Fintech sector: At the tipping point?

   2023-02-19 17:02

The past few years have been nothing less than dramatic for the fintech sector in India. Its growth accelerated during the pandemic, with the number crossing 7,500 fintech startups. During 2014 to mid-2022, the sector received more than $30 billion in funding.



The main forces driving the acceleration of this sector have been product innovations in customer acquisition, underwriting, pricing and collections, and customer services. Technology has gone from being an enabler to a business driver for this sector.

The rapid growth of fintechs can also be attributed to favourable macroeconomic and demographic factors, including rising middle class with higher disposable incomes to buy, borrow, save and invest more; increasing mobile access and digital adoption; abundant financial services and technology talent in the country; availability of equity and debt capital; and above all, government initiatives and regulatory efforts to create a conducive environment.

It is estimated that Indian fintechs represent about $100 billion of enterprise value (EV), compared to an overall EV of financial services (FS) of $1.4 trillion, in 2021. The Indian fintech sector is poised to capture nearly $350 billion in EV by FY26, contributing more than 15% of FS EV. Similar is the story of insuretechs and wealthtechs. The fintech ecosystem in India, in short, has evolved and is poised for a giant leap.

But challenges remain. That said, 2022 was not a kind year for the sector. It faced a series of adverse events. Central banks worldwide started withdrawing liquidity released during the pandemic to tame inflation. This resulted in fears of a recession in developed countries, prompting investors to hold on to equity investments. As a consequence, funding to the fintech sector also dipped. After a good run over the past couple of years, the fintech sector in India witnessed a 41% drop in VC funding in 2022.

Regulatory action played its own role in slowing down the sector. The Reserve Bank of India action was not a bolt from the blue. It re-iterated aspects of the 2015 master circular on outsourcing and emphasized data privacy as another chief concern. As fintech had an unbridled acceleration till 2021, the regulator put in some bumps and guardrails to control the speed and avoid potential mishaps. The RBI action directed innovation constructively within the current set-up. Nevertheless, sudden action from the regulator was a shocker for all involved in the fintech sector – founders, investors, and customers alike.
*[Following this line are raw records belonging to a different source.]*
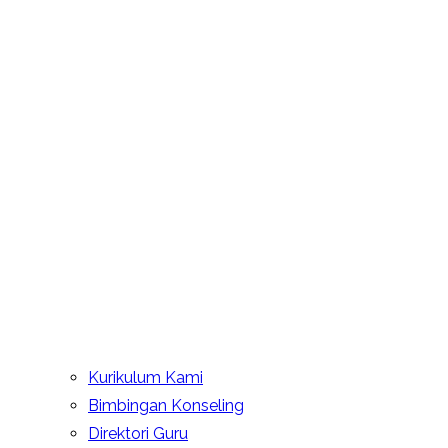
Kurikulum Kami
Bimbingan Konseling
Direktori Guru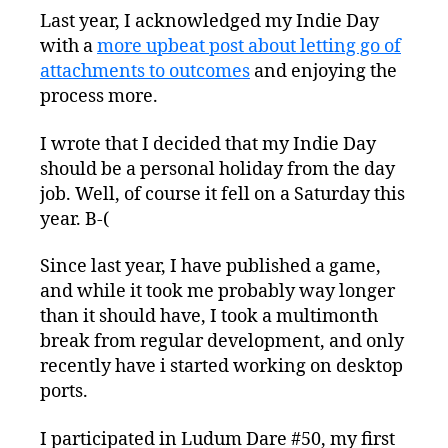
Last year, I acknowledged my Indie Day
with a
more upbeat post about letting go of
attachments to outcomes
and enjoying the
process more.
I wrote that I decided that my Indie Day
should be a personal holiday from the day
job. Well, of course it fell on a Saturday this
year. B-(
Since last year, I have published a game,
and while it took me probably way longer
than it should have, I took a multimonth
break from regular development, and only
recently have i started working on desktop
ports.
I participated in Ludum Dare #50, my first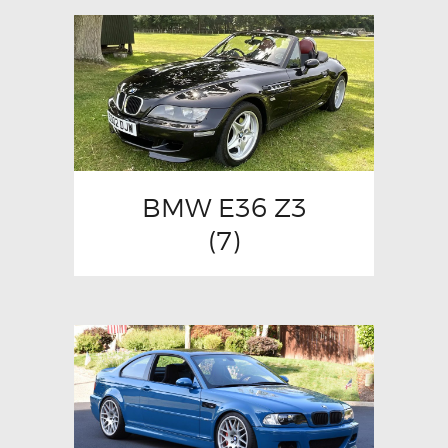
BMW E36 Z3
(7)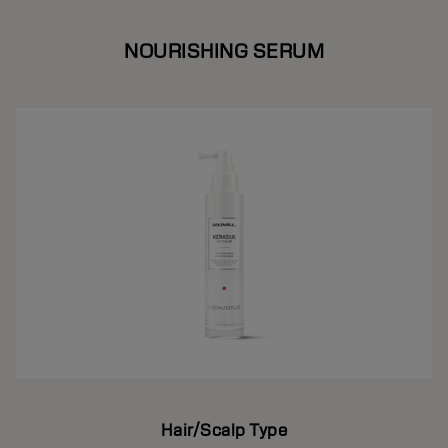
NOURISHING SERUM
Hair/Scalp Type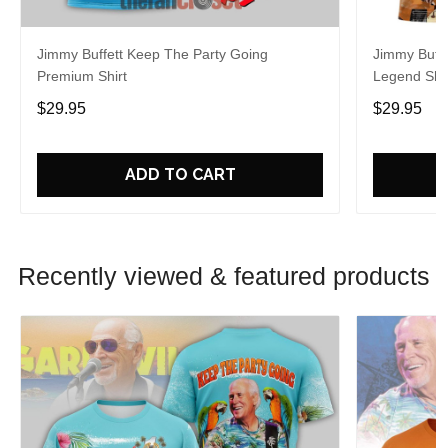
Jimmy Buffett Keep The Party Going
Jimmy Buff
Premium Shirt
Legend Shir
$29.95
$29.95
ADD TO CART
Recently viewed & featured products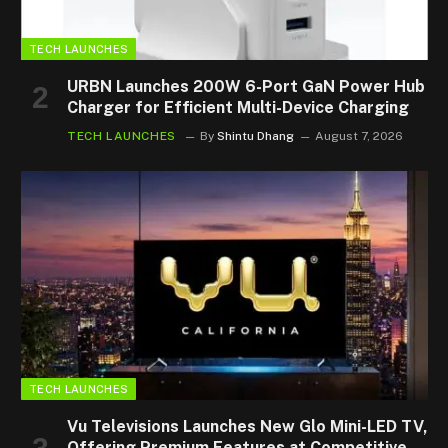
TECH LAUNCHES
URBN Launches 200W 6-Port GaN Power Hub
Charger for Efficient Multi-Device Charging
TECH LAUNCHES
By
Shintu Dhang
August 7, 2026
TECH LAUNCHES
Vu Televisions Launches New Glo Mini-LED TV,
Offering Premium Features at Competitive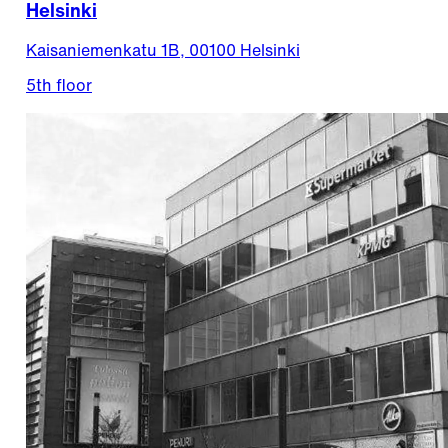
Helsinki
Kaisaniemenkatu 1B, 00100 Helsinki
5th floor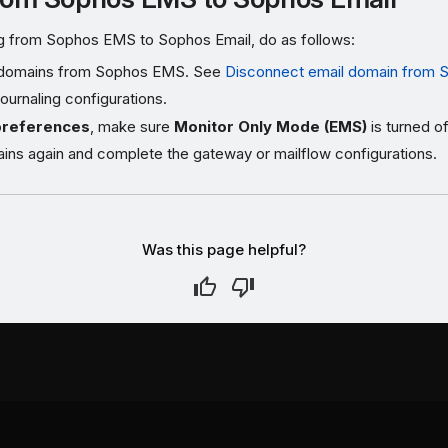
ing from Sophos EMS to Sophos Email, do as follows:
domains from Sophos EMS. See
Disconnect email domain from
urnaling configurations.
preferences
, make sure
Monitor Only Mode (EMS)
is turned of
ins again and complete the gateway or mailflow configurations.
Was this page helpful?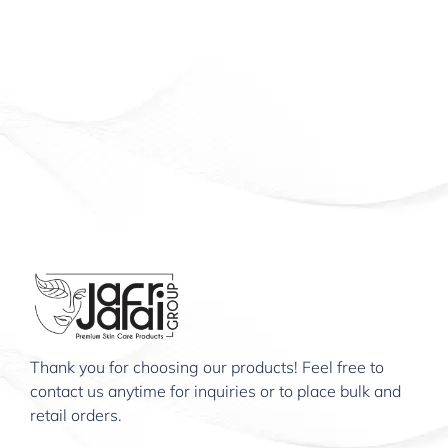
Thank you for choosing our products! Feel free to
contact us anytime for inquiries or to place bulk and
retail orders.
Yet, it is also evident that the regulator appreciates financial innovation and founders’ efforts in the financial sector. RBI governor Shaktikanta Das said last October, “Regulator will continue to adopt a participative approach for facilitating innovation in the financial sector as fintechs play a transformative role in the financial system through digital innovations offering better delivery of financial services.” He also said that sustainable development and ensuring a resilient financial system form the fulcrum for RBI’s policy architecture.

For the sector to achieve its promise, fintechs must build bridges with the regulator. Fintechs can contribute to relevant and important areas, such as working on credit delivery in partnership with traditional lenders, especially in rural and semi-urban areas; making credit available in a timely and cost-effective manner, especially for agriculture and allied activities and MSMEs; by participating in regulatory initiatives like Regulatory Sandbox.

But most importantly, fintechs can reconcile by playing the game by the rules. The commonality of intent between fintechs and the regulator —customer centricity and transparency—provides a durable foundation.

Moreover, abiding by regulations would give implicit credibility to the sector. This, in turn, would give confidence to investors as well as consumers in innovative financial solutions.

Regulators also need to adopt a more collaborative approach as it would create the necessary environment for innovation to flourish. They will need to balance their concern for customer protection, data security and privacy with the need to provide a large market and supportive policies for the growth of this sector.

In short, fintech as a sector is at a tipping point. It undoubtedly has a bright future, given the positive encouragement from the regulatory authorities in the past. By consulting and collaborating, the sector can easily achieve its promise.

Sandeep Patil is Partner & Head, Asia, QED Investors, a fintech focused global fund.